Multiscale Detection
Reading Ma 2004 Chapter 11.2
Principle
- Consider motion tracking by differentiation.
- Differentiation is based on infinitesimaly small changes. In practice it may work for motion up to 2-3 pixels/frame.
- Advantage: can track subpixel movement.
- Problems for
- fast movement
- high resolution
- widely different camera angles
- For widely different camera angles we need to look elsewhere, but for fast movement and high resolution, we can use multiscale tracking
- Example Suppose the movement is 8 pixels/frame, clearly too much.
- Downsample the image by a factor of ¼.
- I.e. reduce the resolution by a quarter.
- What is the movement rate now?
Multiscale Pyramid
- Two input frames \(I_1\) and \(I_2\).
- Write \(I_i^1=I_i\).
- Form \(I^k_i\) by downsampling \(I^{k-1}_i\) by a factor of ½.
- Two to four scales is normally sufficient
- Example Starting with frames at \(800\times640\), we form pyramids with versions with resolutions \(800\times640\), \(200\times160\), \(400\times320\), and \(100\times80\).
- Smoothing is used at each downsampling step
Procedure
Coarsest level
- Start with the coarsest level, that is the largest value of \(k\).
- Compare \(I_1^k\) and \(I_2^k\) to calculate the motion \(d^k\) as usual.
- Maintain the running total estimated motion \(d\leftarrow d^k\).
Subsequent levels
- Consider level \(k\). We have estimated the motion in level \(k+1\) as \(d\). This corresponds to a motion of \(2d\) in level \(k\).
- Comparing \(I_1^k\) and \(I_2^k\) may not work, because the movement is too large. Therefore we adjust one iage to compensate for known motion.
- Compute \(\tilde I_2^k\) by shifting \(I_2^k\) \(2d\) pixels, i.e. \(\tilde I_2^k=I_2^k(x+2d)\).
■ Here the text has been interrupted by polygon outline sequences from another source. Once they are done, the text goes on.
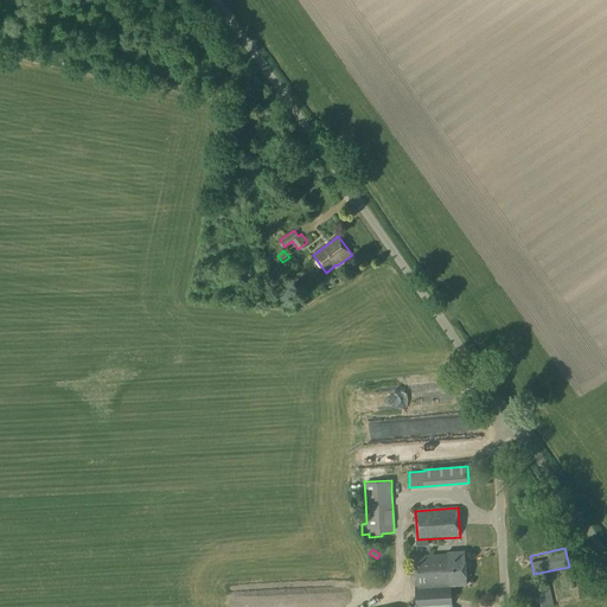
[(452,606),(451,586),(467,585),(465,551),(447,553),(447,555),(413,557),(416,606),(452,606)]
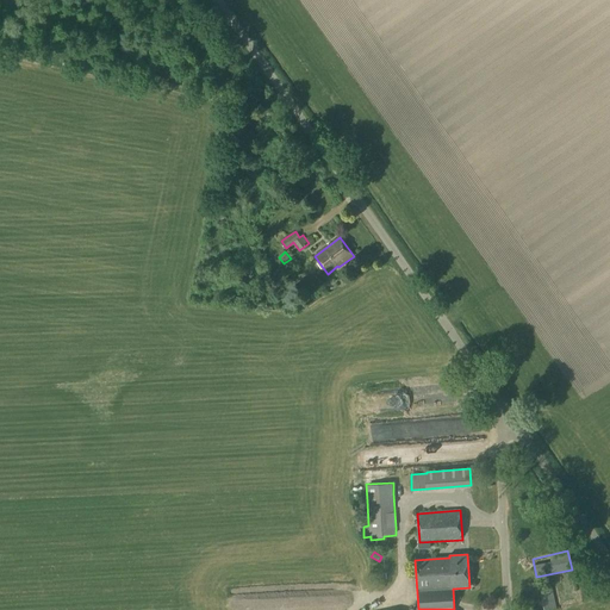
[(542,609),(555,609),(551,585),(539,587),(542,609)]
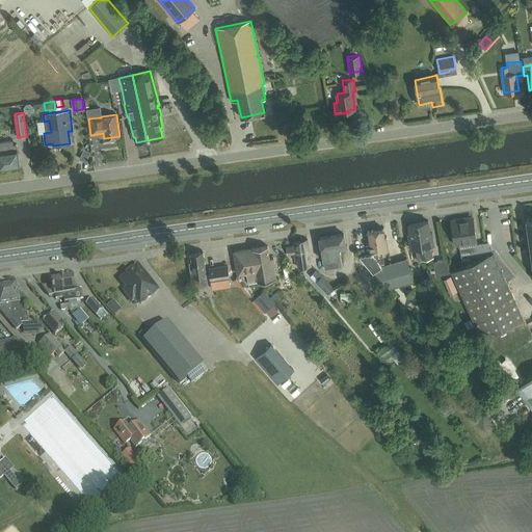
[(0,167),(20,165),(17,144),(14,144),(14,140),(0,141),(0,167)]
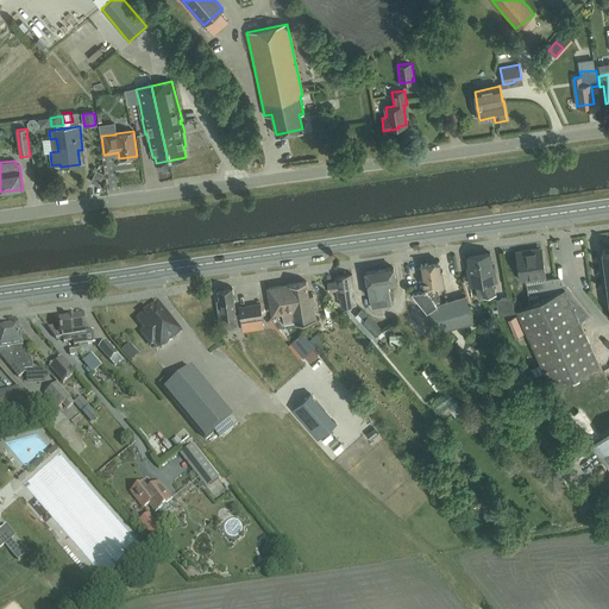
[(521,281),(525,280),(546,276),(541,251),(534,252),(534,249),(516,252),(521,281)]
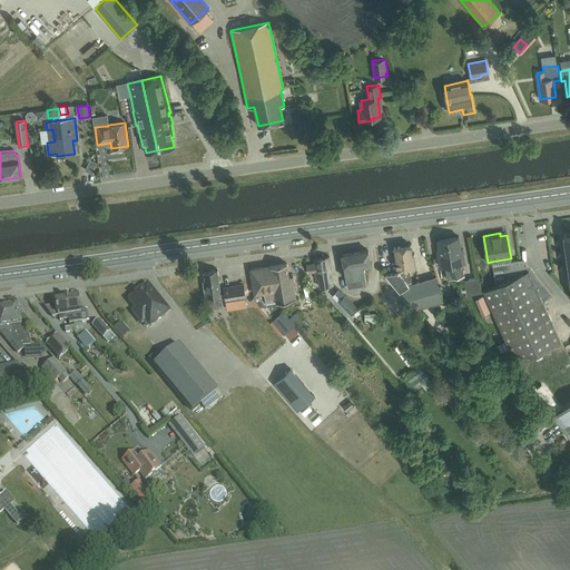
[(459,237),(448,238),(438,241),(439,251),(438,251),(440,267),(445,266),(446,278),(464,276),(460,264),(464,263),(462,248),(461,249),(459,237)]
- Using \(I_1^k\) and \(\tilde I_2^k\) we estimate the motion \(d^k\) as before.
- The total estimated motion is updated \(d\leftarrow 2d+d^k\). That is, we add the motion estimated to the motion removed.
Beware the sign of the movement. Ma (Eq 11.2) computes movement from image 2 to image 1, therefore we have a plus \(x+2d\) when we calculate \(\tilde I\). It is important to check that we have the movement in the right direction.
End of stage 1
- When we have completed level \(k=1\) we have the total estimated motion as \(d=d^1+2d^2+\cdots+2^{k-1}d^k\).
Stage 2. Fine tuning
- Fine tuning is done at the finest scale (\(I^1_1,I^1_2\)).
- Make the image \(\tilde I_2=I_2(x+d)\).
- If \(d\) is correctly estimated, these two images should be equal.
- They probably are not.
- Estimate the estimation error \(\Delta d\) as movement for the pair \(I_1,\hat I_2\).
- Adjust the estimate \(d\gets d+\Delta d\).
- Repeat from Step 5 until the correction term is small enough (or you it diverges and you conclude that this does not work).
Closing remark
There are several lessons to take home here.
- Obviously, you may want to do multiscale motion tracking.
- Resolution matters. You may have to decrease resolution to make a machine vision system work.
- Multiscale is a common idea which can be found in other areas of signal processing.
- The iterative fine tuning that we do is a common principle in numerical analysis (computational science) and is worth being aware of.